Posted: Sun Dec 03, 2006 3:27 pm Post subject: Budget question
I'll be retiring the end of the year after a long time working. THe good news up to this point is that up to now we have never really had to worry about a budget - as long as we didnt get too crazy we kept our head above water and were able to save. Now we're on a "fixed income" - fortunately a fairly high one. Anybody have any tips for setting up a budget that keeps the wolf from the door but doesnt get unnecessarily tedious?
My recommendation is to use Quicken. If you limit your methods of paying for things to a few accounts (checking/debit card, cash money in your pocket, one or two credit cards), it's very easy to track your spending.
I take about 15-30 minutes once a month to enter all my transactions into the Quicken Cash Flow Center. After a few months, the program will have "learned" your repeating expenses and it is really quick and painless to enter them all. Assign meaningful categories to your spending as you enter them.
With a few months worth of data, you'll be able to run reports that show your recurring mandatory and discretionary expenditures. From that you can develop a reasonable budget. Then you can look at a different set of reports that compare your actual spending to your projected budgeted amounts over time.

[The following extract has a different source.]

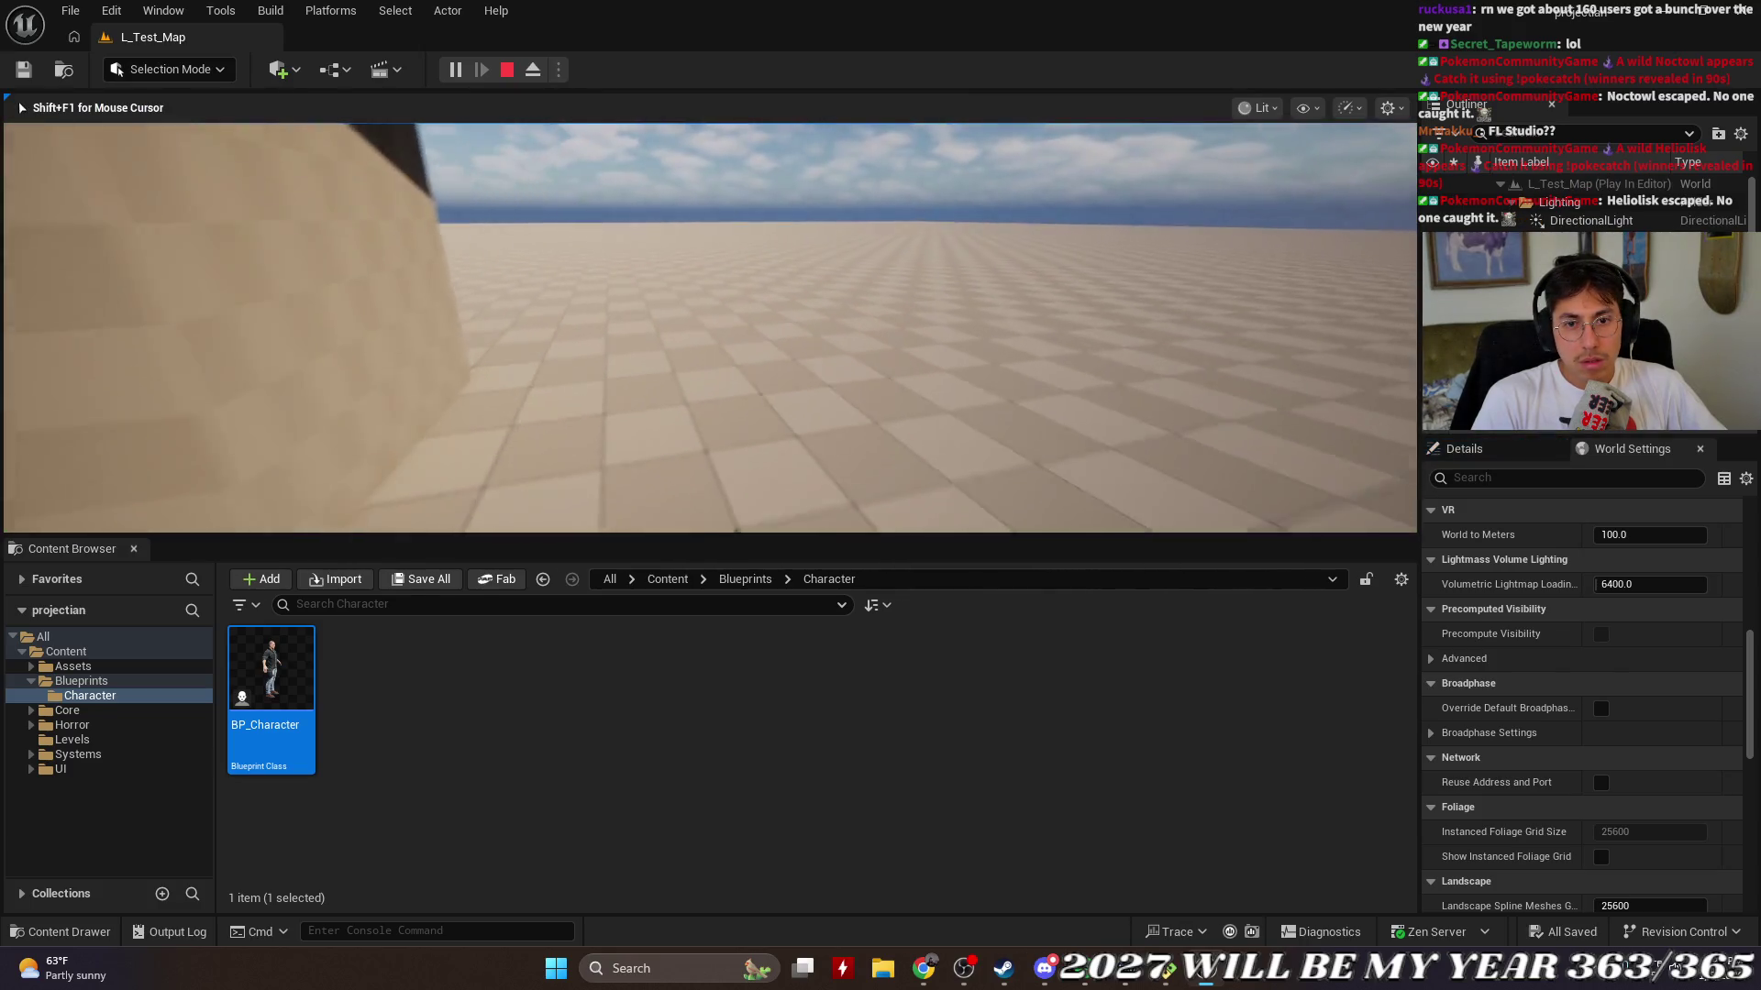
pyautogui.press('Escape')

It's been very helpful to me to see what we REALLY spend--on eating out, medical insurance and copays, travel, etc.--that are intermittent transactions but really add up.
I've got Quicken 2003 Premiere that I think I paid about $65 for...money well spent. Many people also use it to track their investments, portfolio performance, etc. but I haven't really gotten into those features yet.
I'm not a great budgeter by any means. But one fairly effective tool i use in retirement is take the money that we intend to spend for the year and put it one or 2 different (interest bearing accounts - i have one at etrade and 1 at vanguard). Transfer the money in to your regular checking accounts at regular intervals based on what you think your regular monthly expenses will be. It's kind of like making sure your paycheck is going to get you through the month. Too big a disaster to start spending our retirement funds before we can afford to.